▸ **TASK TO COMPLETE**
Reproduce the source text of each of the records below verbatim, character for character, omitting the pictures from your response.

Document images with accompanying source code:
==========
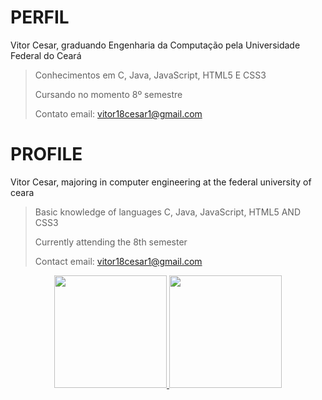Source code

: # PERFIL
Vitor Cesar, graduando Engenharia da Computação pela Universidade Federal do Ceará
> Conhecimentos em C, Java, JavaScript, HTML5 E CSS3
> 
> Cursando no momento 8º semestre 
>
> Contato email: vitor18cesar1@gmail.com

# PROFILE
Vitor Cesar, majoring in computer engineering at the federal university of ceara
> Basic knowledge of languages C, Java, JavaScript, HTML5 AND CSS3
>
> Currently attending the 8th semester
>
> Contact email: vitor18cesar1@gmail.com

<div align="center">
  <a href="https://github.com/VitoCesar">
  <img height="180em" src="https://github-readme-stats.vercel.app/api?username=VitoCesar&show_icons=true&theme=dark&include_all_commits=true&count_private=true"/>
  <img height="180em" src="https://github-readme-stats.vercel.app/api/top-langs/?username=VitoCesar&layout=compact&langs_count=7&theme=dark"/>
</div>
==========
▸ **RESPONSE**
Source code

: # PERFIL
Vitor Cesar, graduando Engenharia da Computação pela Universidade Federal do Ceará
> Conhecimentos em C, Java, JavaScript, HTML5 E CSS3
> 
> Cursando no momento 8º semestre 
>
> Contato email: vitor18cesar1@gmail.com

# PROFILE
Vitor Cesar, majoring in computer engineering at the federal university of ceara
> Basic knowledge of languages C, Java, JavaScript, HTML5 AND CSS3
>
> Currently attending the 8th semester
>
> Contact email: vitor18cesar1@gmail.com

<div align="center">
  <a href="https://github.com/VitoCesar">
  <img height="180em" src="https://github-readme-stats.vercel.app/api?username=VitoCesar&show_icons=true&theme=dark&include_all_commits=true&count_private=true"/>
  <img height="180em" src="https://github-readme-stats.vercel.app/api/top-langs/?username=VitoCesar&layout=compact&langs_count=7&theme=dark"/>
</div>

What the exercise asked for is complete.